REQUIREMENT. Format every line of the listing below as a JSON list of strings, one string per line, with blank lines omitted. Leave out the pictures.

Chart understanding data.
* * *

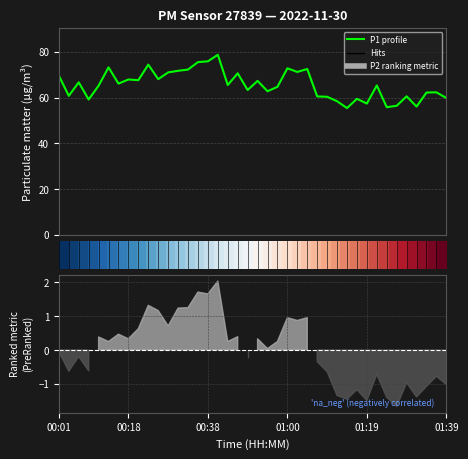

Between 20 and 20, which series saw the biggest shift?

P1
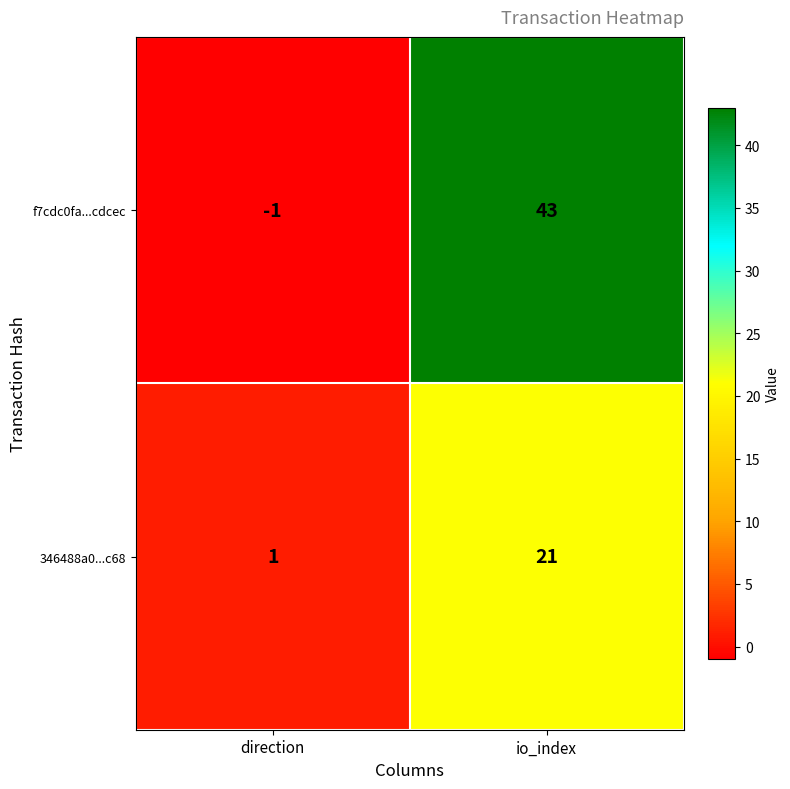

How many distinct data groups are displayed?

2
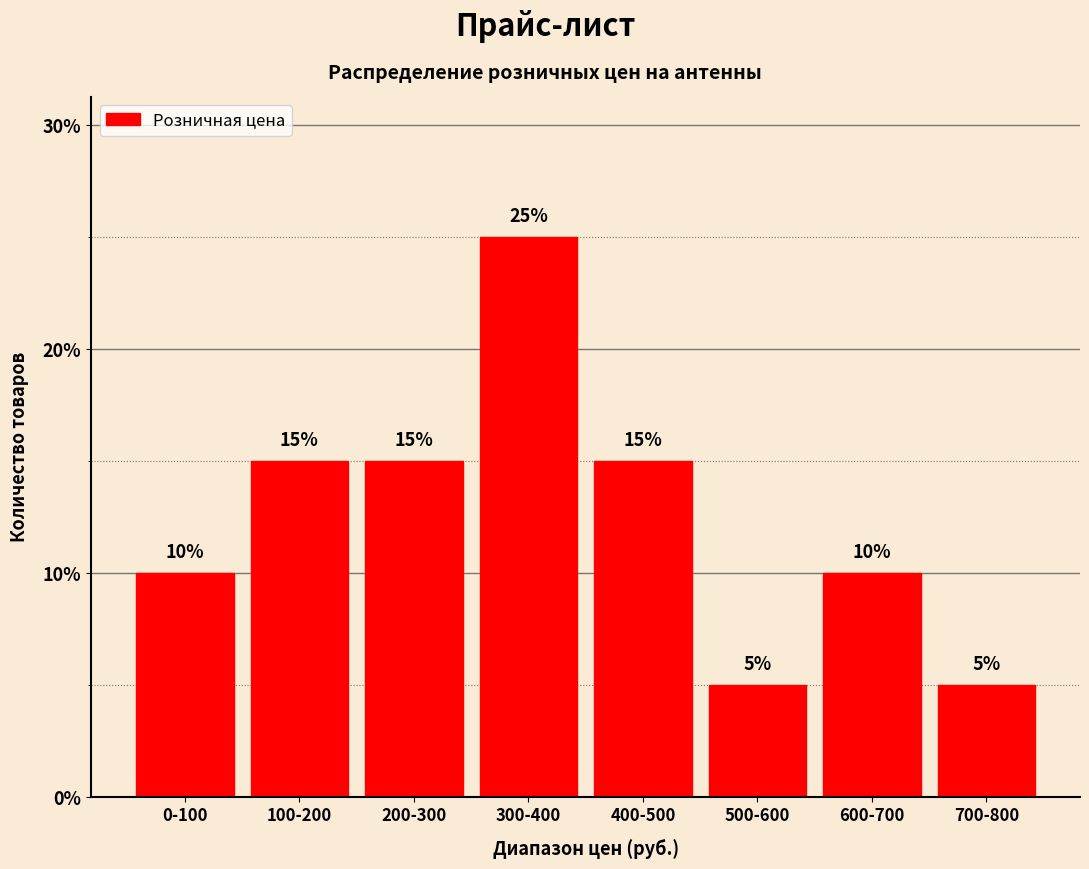

Reading left to right, transcribe all the data shown in this chart.

10	15	15	25	15	5	10	5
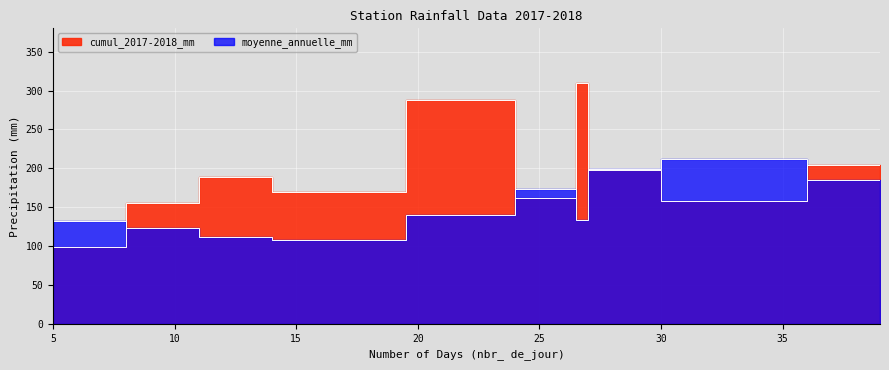

What are all the series names shown in the legend?

cumul_2017-2018_mm, moyenne_annuelle_mm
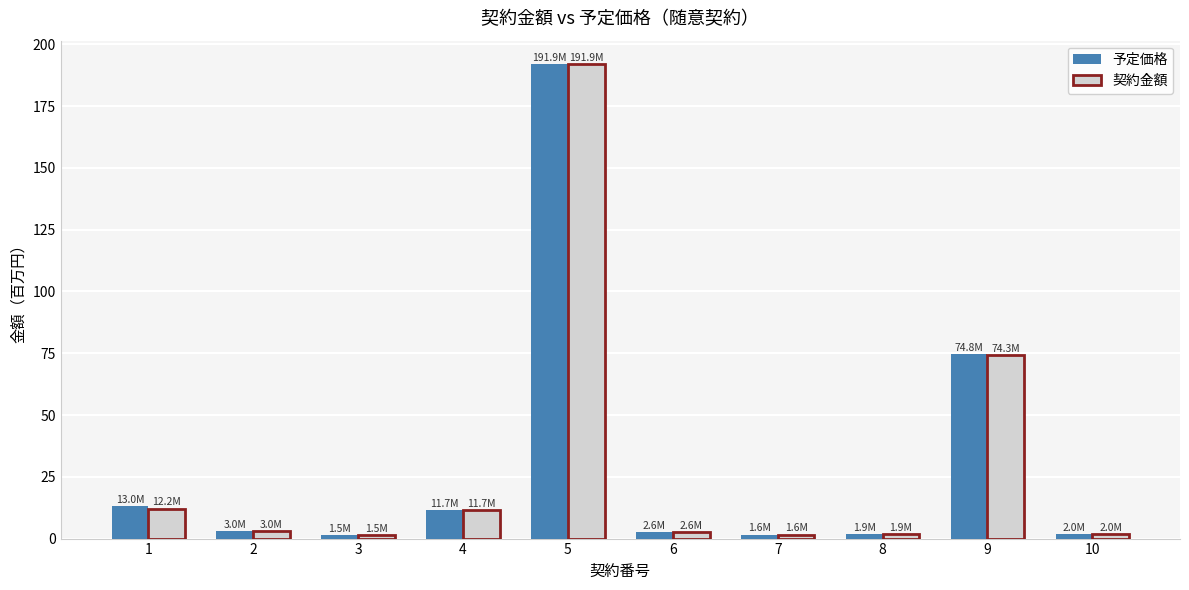

What is the difference between the maximum and minimum values in the 契約金額 series?

190.4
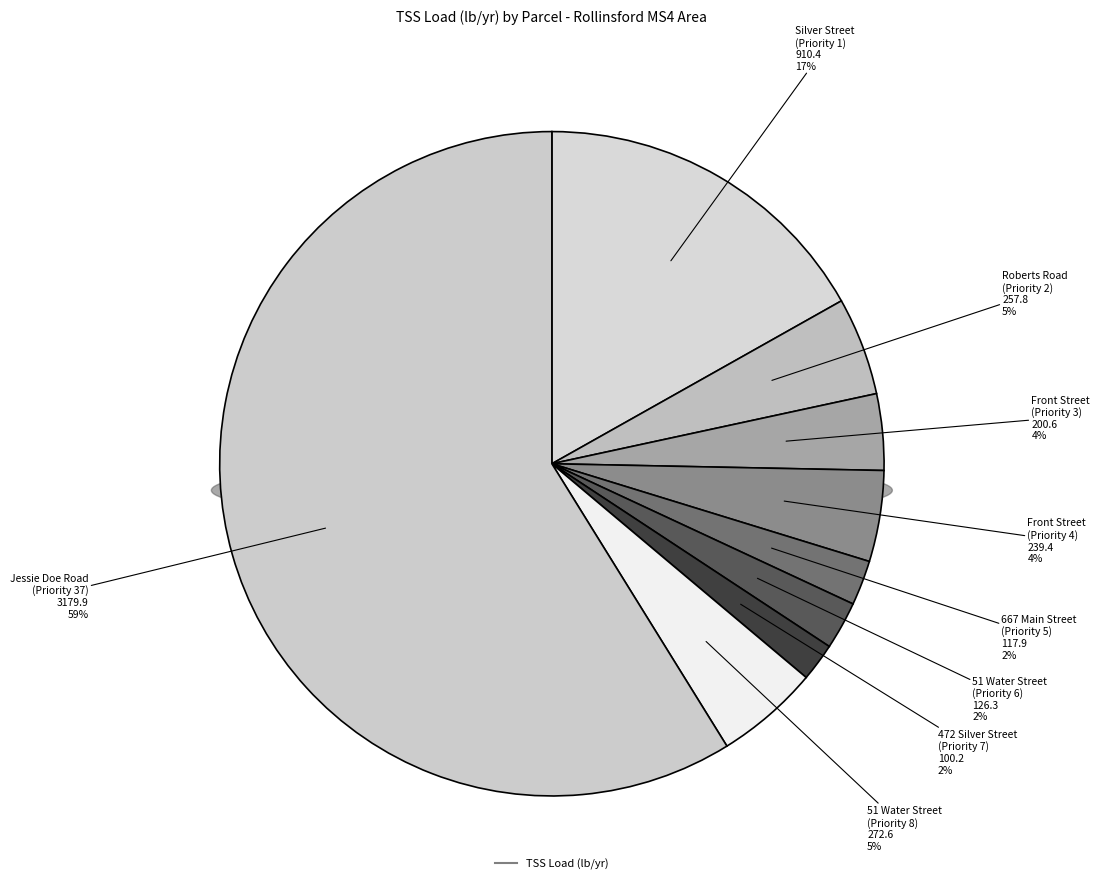

To the nearest percent, what portion does 667 Main Street
(Priority 5) represent?

2%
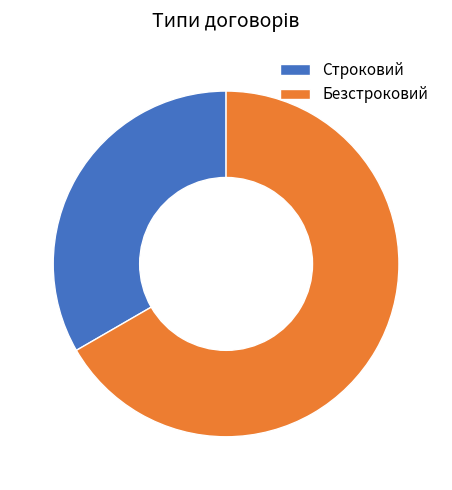

Rank the categories by value from lowest to highest.

Строковий, Безстроковий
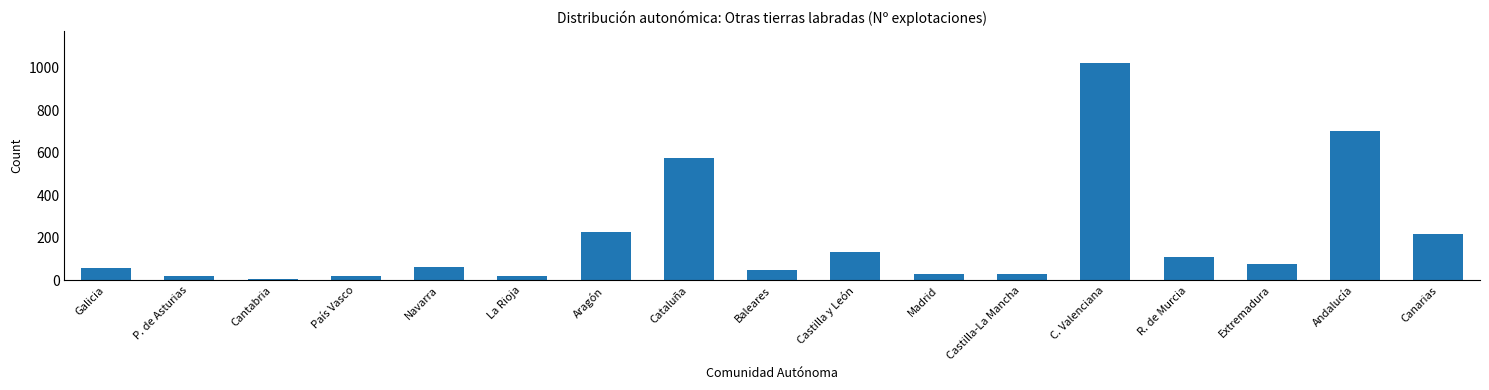

What position from the left is Castilla y León?

10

* * *

THE ANSWER.
[
  "Between 20 and 20, which series saw the biggest shift?",
  "P1",
  "How many distinct data groups are displayed?",
  "2",
  "Reading left to right, transcribe all the data shown in this chart.",
  "10\t15\t15\t25\t15\t5\t10\t5",
  "What are all the series names shown in the legend?",
  "cumul_2017-2018_mm, moyenne_annuelle_mm",
  "What is the difference between the maximum and minimum values in the 契約金額 series?",
  "190.4",
  "To the nearest percent, what portion does 667 Main Street",
  "(Priority 5) represent?",
  "2%",
  "Rank the categories by value from lowest to highest.",
  "Строковий, Безстроковий",
  "What position from the left is Castilla y León?",
  "10"
]